::: Data in this exercise :::
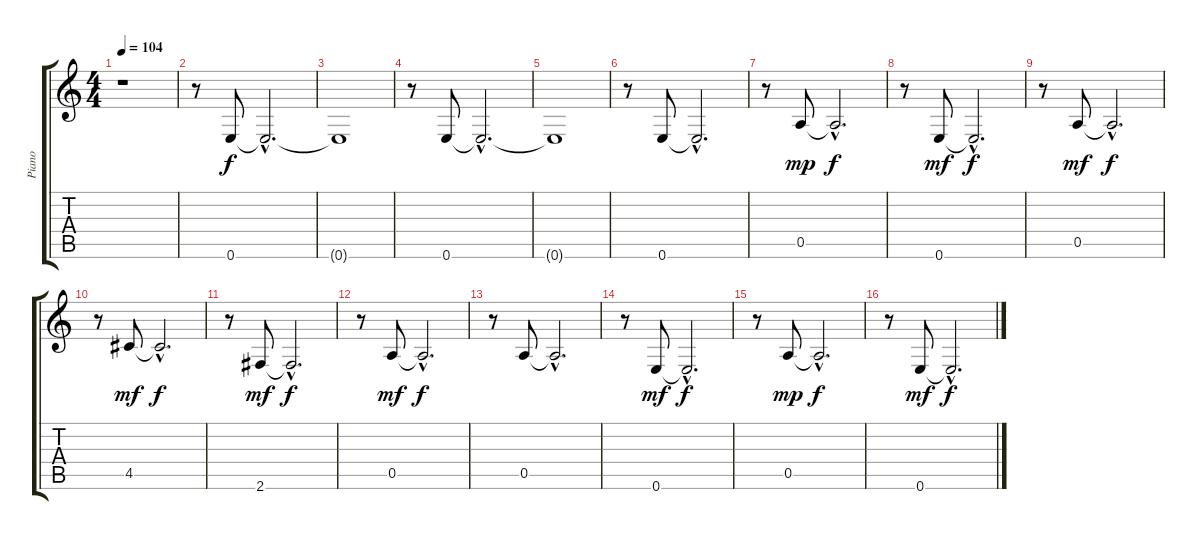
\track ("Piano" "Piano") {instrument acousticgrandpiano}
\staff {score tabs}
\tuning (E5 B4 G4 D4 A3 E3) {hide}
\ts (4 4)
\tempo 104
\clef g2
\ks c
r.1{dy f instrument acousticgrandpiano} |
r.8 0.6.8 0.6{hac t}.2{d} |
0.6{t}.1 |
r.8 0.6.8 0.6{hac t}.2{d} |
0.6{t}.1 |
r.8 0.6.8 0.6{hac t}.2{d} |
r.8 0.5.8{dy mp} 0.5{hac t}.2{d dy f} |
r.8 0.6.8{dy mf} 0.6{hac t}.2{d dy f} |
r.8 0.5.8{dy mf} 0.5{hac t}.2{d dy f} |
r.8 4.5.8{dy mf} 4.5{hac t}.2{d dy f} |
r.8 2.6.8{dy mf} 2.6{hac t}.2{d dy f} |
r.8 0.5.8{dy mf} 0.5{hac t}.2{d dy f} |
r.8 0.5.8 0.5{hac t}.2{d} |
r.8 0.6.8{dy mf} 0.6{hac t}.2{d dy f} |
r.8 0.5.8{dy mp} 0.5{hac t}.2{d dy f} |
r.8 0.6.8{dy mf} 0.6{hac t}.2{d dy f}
:::
__The task__
Copy every line of notation in the data above character for character, leaving the pictures out.

__Solved problem__
\track ("Piano" "Piano") {instrument acousticgrandpiano}
\staff {score tabs}
\tuning (E5 B4 G4 D4 A3 E3) {hide}
\ts (4 4)
\tempo 104
\clef g2
\ks c
r.1{dy f instrument acousticgrandpiano} |
r.8 0.6.8 0.6{hac t}.2{d} |
0.6{t}.1 |
r.8 0.6.8 0.6{hac t}.2{d} |
0.6{t}.1 |
r.8 0.6.8 0.6{hac t}.2{d} |
r.8 0.5.8{dy mp} 0.5{hac t}.2{d dy f} |
r.8 0.6.8{dy mf} 0.6{hac t}.2{d dy f} |
r.8 0.5.8{dy mf} 0.5{hac t}.2{d dy f} |
r.8 4.5.8{dy mf} 4.5{hac t}.2{d dy f} |
r.8 2.6.8{dy mf} 2.6{hac t}.2{d dy f} |
r.8 0.5.8{dy mf} 0.5{hac t}.2{d dy f} |
r.8 0.5.8 0.5{hac t}.2{d} |
r.8 0.6.8{dy mf} 0.6{hac t}.2{d dy f} |
r.8 0.5.8{dy mp} 0.5{hac t}.2{d dy f} |
r.8 0.6.8{dy mf} 0.6{hac t}.2{d dy f}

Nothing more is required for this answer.